## Text provided
When I first learned about Silverlight I thought it would be compiled
into a package rather like Flash does with an SWF file. While it is not
impossible to decompile a Flash file and many tools exist to assist
you, it does help to ensure that only the most determined individuals
can find out how you made that effect and use it on their own site.
With Silverlight, all you need is something like Firebug and
you can easily locate and download the xaml files, and of course a
simple View Source reveals where all the JavaScript is. What this means
is that if you visit the Silverlight Showcase,
find an example that has a player skin you really like, but you are not
a designer and couldn't recreate it yourself, or one that does
something that you cannot find "how to" examples of anywhere, you can
peek under the hood and find out on your own.
All you need to do is this:
- Open Firebug
- Look at the rendered HTML
- Find the object tag with a type of "application/x-silverlight"
- Look at the "Source" Parameter and then type it into the address bar.

## Goal of the exercise
Can you write out the whole Silverlight passage word for word? These records come from a separate source, not from the Silverlight passage.

(Dataset records)
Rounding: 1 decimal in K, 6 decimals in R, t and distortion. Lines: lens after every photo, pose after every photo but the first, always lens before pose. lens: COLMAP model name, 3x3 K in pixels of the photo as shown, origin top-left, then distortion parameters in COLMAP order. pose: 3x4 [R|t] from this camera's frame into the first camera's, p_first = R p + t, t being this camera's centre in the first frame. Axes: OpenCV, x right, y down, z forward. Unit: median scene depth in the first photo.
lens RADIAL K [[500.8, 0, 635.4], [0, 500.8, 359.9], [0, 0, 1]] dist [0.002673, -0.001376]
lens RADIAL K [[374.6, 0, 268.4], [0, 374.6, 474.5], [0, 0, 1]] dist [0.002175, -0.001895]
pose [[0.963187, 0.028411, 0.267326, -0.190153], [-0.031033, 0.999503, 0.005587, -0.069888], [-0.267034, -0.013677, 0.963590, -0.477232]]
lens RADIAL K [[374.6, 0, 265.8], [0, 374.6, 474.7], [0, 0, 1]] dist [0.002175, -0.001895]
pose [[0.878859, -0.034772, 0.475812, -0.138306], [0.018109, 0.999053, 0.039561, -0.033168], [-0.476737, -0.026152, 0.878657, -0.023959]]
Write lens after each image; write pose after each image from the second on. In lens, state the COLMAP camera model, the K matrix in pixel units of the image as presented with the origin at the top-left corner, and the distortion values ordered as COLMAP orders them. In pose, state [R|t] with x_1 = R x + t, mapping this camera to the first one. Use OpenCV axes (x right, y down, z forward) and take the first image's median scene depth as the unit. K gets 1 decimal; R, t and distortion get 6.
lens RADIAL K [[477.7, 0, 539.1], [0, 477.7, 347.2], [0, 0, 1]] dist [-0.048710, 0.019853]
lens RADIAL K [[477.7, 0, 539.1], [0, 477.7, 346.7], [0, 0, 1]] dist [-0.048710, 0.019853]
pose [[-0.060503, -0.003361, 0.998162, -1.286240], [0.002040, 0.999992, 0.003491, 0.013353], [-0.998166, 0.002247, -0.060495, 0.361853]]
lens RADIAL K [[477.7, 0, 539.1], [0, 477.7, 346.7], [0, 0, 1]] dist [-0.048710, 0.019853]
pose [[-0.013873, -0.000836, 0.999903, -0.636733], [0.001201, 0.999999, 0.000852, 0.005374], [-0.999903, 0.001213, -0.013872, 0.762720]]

## Your response
When I first learned about Silverlight I thought it would be compiled
into a package rather like Flash does with an SWF file. While it is not
impossible to decompile a Flash file and many tools exist to assist
you, it does help to ensure that only the most determined individuals
can find out how you made that effect and use it on their own site.
With Silverlight, all you need is something like Firebug and
you can easily locate and download the xaml files, and of course a
simple View Source reveals where all the JavaScript is. What this means
is that if you visit the Silverlight Showcase,
find an example that has a player skin you really like, but you are not
a designer and couldn't recreate it yourself, or one that does
something that you cannot find "how to" examples of anywhere, you can
peek under the hood and find out on your own.
All you need to do is this:
- Open Firebug
- Look at the rendered HTML
- Find the object tag with a type of "application/x-silverlight"
- Look at the "Source" Parameter and then type it into the address bar.